• PROMPT:
Everything in the records below goes into the copy exactly, except the pictures.
--------------------------------------------------
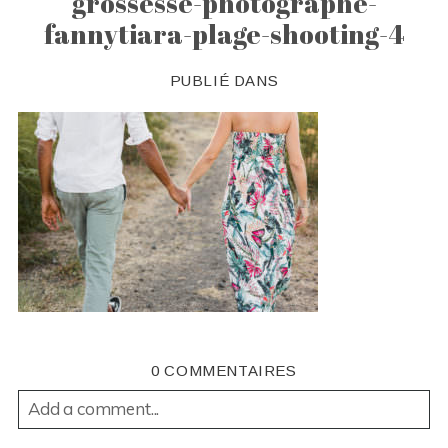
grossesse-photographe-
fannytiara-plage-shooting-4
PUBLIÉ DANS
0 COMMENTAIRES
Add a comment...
--------------------------------------------------
• SOLUTION FOR THIS TASK:
grossesse-photographe-
fannytiara-plage-shooting-4
PUBLIÉ DANS
0 COMMENTAIRES
Add a comment...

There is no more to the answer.